Intelligent—Domain Specific—Editing

Status


Published as main research paper at 24th IEEE International Conference on Software Analysis, Evolution, and Reengineering (SANER 2017).

Research prototype and evaluation available on GitHub.

Paper preprint is available here.

About


The advances of domain-specific modeling languages (DSMLs) and their editors, created with modern language workbenches, have convinced domain experts of applying them as important and powerful means in their daily endeavors.

Despite the fact that such editors are proficient in retaining syntactical model correctness, they present major shortages in mastering the preservation of consistency in models with elaborated language-specific constraints.

Consequently, there is a demand for automating procedures to support editor users in both comprehending as well as resolving consistency violations.

IntellEdit is the incarnation of an approach to automate the generation of advanced editing support ...

... for DSMLs offering automated validation, content-assist and quick fix capabilities beyond those created by state-of-the-art language workbenches that help domain experts in retaining and achieving the consistency of models.

For validation, we show potential error causes for violated constraints, instead of only the context in which constraints are violated. The state-space explosion problem is mitigated by our approach resolving constraint violations by increasing the neighborhood scope in a three-stage process, seeking constraint repair solutions presented as quick fixes to the editor user.

Excerpts from a dataset
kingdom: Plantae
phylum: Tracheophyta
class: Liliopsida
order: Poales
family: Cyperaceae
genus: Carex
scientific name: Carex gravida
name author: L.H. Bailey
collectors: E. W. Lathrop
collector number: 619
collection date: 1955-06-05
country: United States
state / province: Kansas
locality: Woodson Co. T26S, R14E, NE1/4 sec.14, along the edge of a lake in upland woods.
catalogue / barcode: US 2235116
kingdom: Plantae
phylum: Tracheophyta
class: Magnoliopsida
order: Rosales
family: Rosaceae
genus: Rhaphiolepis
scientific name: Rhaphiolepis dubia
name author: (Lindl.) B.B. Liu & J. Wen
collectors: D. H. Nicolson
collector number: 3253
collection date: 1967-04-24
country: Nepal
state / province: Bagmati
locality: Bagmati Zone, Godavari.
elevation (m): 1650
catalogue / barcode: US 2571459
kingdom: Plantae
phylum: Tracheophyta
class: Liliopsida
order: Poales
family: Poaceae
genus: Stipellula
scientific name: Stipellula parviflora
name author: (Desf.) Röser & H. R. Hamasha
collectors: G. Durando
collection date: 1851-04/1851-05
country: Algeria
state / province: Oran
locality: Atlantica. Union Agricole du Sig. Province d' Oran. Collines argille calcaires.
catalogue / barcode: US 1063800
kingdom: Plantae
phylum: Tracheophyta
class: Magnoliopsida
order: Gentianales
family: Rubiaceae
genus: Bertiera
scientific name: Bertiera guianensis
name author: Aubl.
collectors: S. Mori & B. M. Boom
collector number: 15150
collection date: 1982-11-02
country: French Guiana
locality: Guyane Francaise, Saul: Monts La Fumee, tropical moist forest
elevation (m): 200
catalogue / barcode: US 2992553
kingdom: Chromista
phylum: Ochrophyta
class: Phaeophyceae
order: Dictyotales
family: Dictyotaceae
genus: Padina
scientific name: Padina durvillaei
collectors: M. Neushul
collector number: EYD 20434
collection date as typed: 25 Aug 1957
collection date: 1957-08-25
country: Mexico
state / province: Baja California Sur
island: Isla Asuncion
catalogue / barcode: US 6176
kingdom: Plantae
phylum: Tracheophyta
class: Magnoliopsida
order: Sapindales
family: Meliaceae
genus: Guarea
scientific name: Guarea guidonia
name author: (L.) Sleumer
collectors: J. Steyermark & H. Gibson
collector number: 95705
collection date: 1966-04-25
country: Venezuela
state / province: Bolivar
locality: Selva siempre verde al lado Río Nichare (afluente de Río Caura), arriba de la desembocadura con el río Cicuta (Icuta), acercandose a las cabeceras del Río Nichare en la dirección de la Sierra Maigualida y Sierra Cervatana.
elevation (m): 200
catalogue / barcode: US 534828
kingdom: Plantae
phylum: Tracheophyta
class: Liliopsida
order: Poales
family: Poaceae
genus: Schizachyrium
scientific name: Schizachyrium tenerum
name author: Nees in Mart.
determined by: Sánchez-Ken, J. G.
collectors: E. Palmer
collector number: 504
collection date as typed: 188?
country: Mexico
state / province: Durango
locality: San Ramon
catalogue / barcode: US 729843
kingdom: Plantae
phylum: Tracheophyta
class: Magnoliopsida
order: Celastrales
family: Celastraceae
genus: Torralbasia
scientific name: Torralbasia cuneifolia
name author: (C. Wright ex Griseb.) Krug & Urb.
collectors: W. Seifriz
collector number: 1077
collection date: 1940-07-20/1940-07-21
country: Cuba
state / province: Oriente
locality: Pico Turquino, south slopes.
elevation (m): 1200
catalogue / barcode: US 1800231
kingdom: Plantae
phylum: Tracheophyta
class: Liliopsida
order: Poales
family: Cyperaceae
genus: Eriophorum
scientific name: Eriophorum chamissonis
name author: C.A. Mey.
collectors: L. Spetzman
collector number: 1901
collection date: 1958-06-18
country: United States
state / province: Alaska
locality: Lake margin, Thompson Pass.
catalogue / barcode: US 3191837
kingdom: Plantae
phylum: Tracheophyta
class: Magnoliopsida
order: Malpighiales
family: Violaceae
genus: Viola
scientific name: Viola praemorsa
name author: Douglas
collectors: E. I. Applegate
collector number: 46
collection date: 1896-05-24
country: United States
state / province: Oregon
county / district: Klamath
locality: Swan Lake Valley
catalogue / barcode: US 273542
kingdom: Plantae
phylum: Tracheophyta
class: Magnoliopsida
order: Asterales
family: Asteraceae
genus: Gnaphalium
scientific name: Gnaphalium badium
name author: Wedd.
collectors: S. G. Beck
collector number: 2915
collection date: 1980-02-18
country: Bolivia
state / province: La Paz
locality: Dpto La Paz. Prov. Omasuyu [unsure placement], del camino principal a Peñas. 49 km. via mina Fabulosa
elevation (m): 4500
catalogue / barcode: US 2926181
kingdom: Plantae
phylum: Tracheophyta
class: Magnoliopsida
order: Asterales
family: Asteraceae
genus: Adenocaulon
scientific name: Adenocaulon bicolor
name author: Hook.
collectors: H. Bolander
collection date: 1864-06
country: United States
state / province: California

[Required work]
1) According to the IntellEdit page, at which conference was the paper published as a main research paper?
2) Please write the next part of the IntellEdit page, picking up after its last sentence.

[Answers given]
1) The 24th IEEE International Conference on Software Analysis, Evolution, and Reengineering (SANER 2017).

2)
We illustrate and provide an initial evaluation of our approach based on an Xtext-based DSML for modeling service clusters.

Features


Getting Started


You can obtain the latest version of IntellEdit by directly downloading the IntellEdit project archive file or clone the IntellEdit GitHub repository.

Watch IntellEdit in action by proceeding with the following simple steps:

  1. Optional: Download the VirtualBox Image and uncompress it using 7-zip.
  2. Recommended: Clean Eclipse workspace.
  3. Recommended: Right-click on "at.ac.tuwien.big.serviceexample/model/serviceexample.ecore" and register the package.
  4. Recommended: Open the file "at.ac.tuwien.big.servicelang/src/at.ac.tuwien.big.servicelang/Service.xtext", perform a change in the same file, revert the change, and save the null change (this will remove any errors displayed in the grammar editor).
  5. Run an Eclipse runtime application, i.e., a second Eclipse instance started by your initial Eclipse instance, by right-clicking on any imported project in the package explorer and select "Run As > Eclipse Application".
  6. In case the recommended steps have been skipped, an error pop-up may appear in which "Proceed" needs to be selected.
  7. Within the Eclipse runtime application you can start by creating a new project as well a new file fitting our examplary DSML, i.e., having the extension ".service".
  8. Copy the content of the file "at.ac.tuwien.big.serviceexample/model/test.service" to the ".service" file you just created.
  9. Try out advanced editor features !

Note that validation is performed as soon as file changes have been saved.